Fiat currencies are done. There are no fundamentals upon which one can rely for economic and currency forecasts. Its a brave new world. The dipshits at GS just haven't figured it out yet.
"Maybe they are just fucking everyone."
Sociopathic Insight of the Day
[S] Goldman gaming their clients again? No way, say it aint so? [/S]
Grand Super Cycle posted this earlier
Looking for a breakout
Why does GS make these trading calls public?
I know the answer but if they were asked, what would be their answer?
GSCO loves to trumpet mkt calls that are very wishy-washy ... market strat is one thing while tactical allocation and technical timing are entirely another. As advisors, their role is to provide clients with leadership and these types of broad position pieces are for allocationary purposes only, not trading tomorrow.

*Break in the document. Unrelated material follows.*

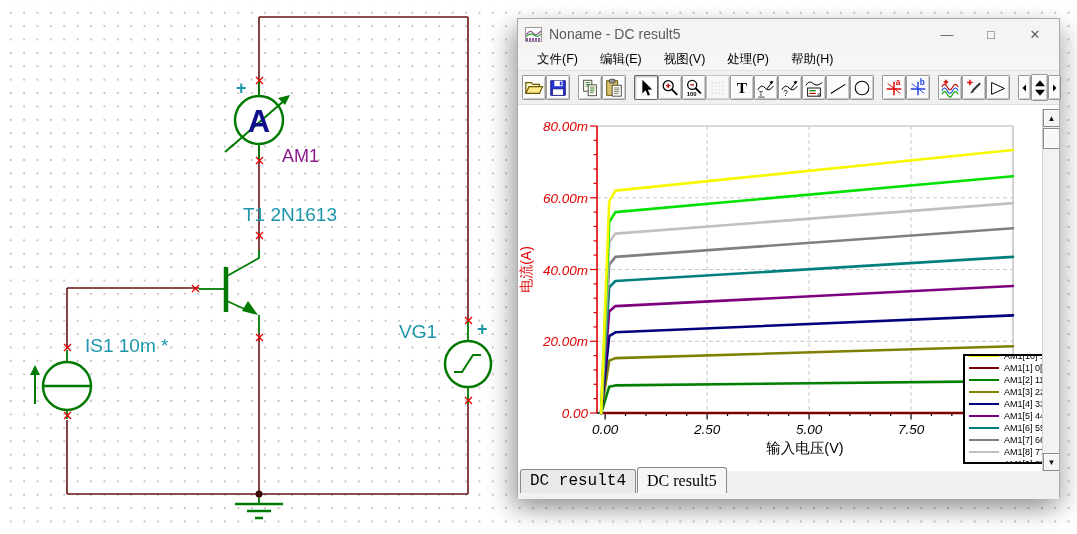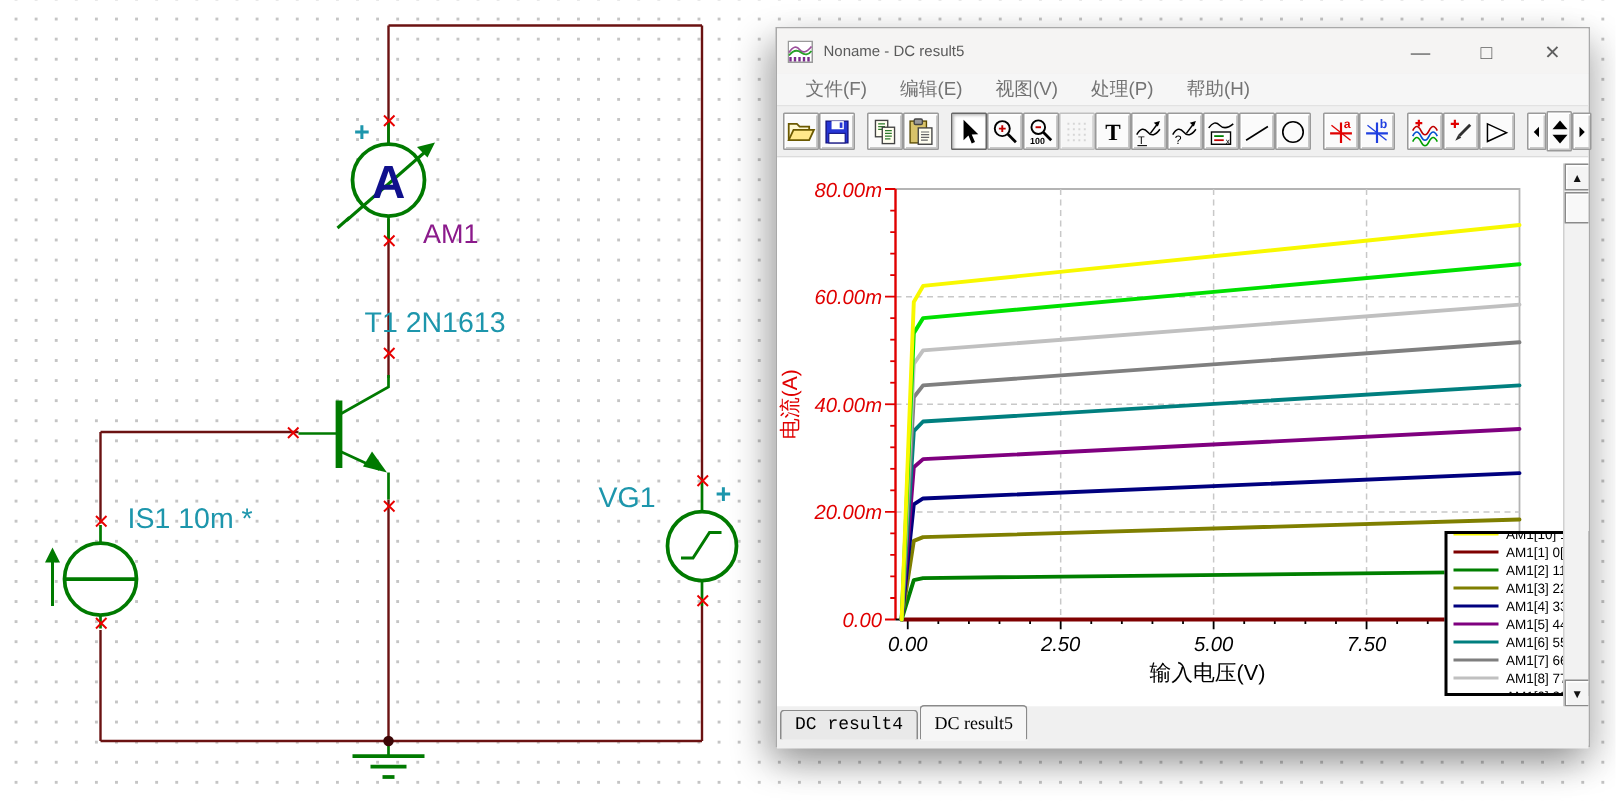"Noname - DC result5" .titlebar .title-text { font-size: 10px -> 14px }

When you are perfectly profitable in the aggregate on a daily basis, why wouldn't you (GSCO) stick your neck out publicly so as to purposely look foolish? Doubt they have any issue with being 'wrong' in writing since they sure as hell ain't trading off talk.
More importantly (and the reason for timing of GSCO note): we may be approaching intermediate-term inflections for the $ and €. As a trader would not bother being short dollar for 3-8 weeks and 3-5 cents, would much rather be sniffing round the Euro and waiting for a blatant failed new low to hold. One more push higher for uncle buck into 89.6x and one more push lower for the EU into 1.182 would look a lot better for primary reversal but if you are managing a big ship you ought already be turning the wheel. That said, very firm trend is simply in need of a breather and a reprieve, if we get one here, will be just that. The dollar's 16+ month march higher remains on schedule and only the first leg itself appears to be 9x% completed.
So that's what they'd say?
Goldman has really been sucking ever since they lost their inside informers at the Treasury and the Fed.
Believe what Lord Blankfien says for public consumption at your own risk.
They, goldamn sucks, have controlled as much as 75% of the trades on any given day. With that kind of power no matter what you say publicly, you can make teratillions with 2000x leverage for every utterance you make publicly.
I don't know specifically how he does it, but you can bet all you have in your go-to-hell fund on it.
If the central banks cant prop up the euro, then I think even the squids calls cant really move it very far.
That said, their calls on the euro could be matched by a monkey flipping a coin. The best and brightest dont seem so bright when they have to make a call relying on the same data availiable to everyone else.
This is a pure "buy" signal. The euro is currently forming a 'bottom'. Shows how desperate Goldman are as the music runs out. Stiff their investors like clockwork to build a depression/lawsuit cushion.
Just remember gang-Europe is on vacation starting Friday. So moves could be exaggerated in either direction for the next month.
Hope they're going somewhere with a cheap currency.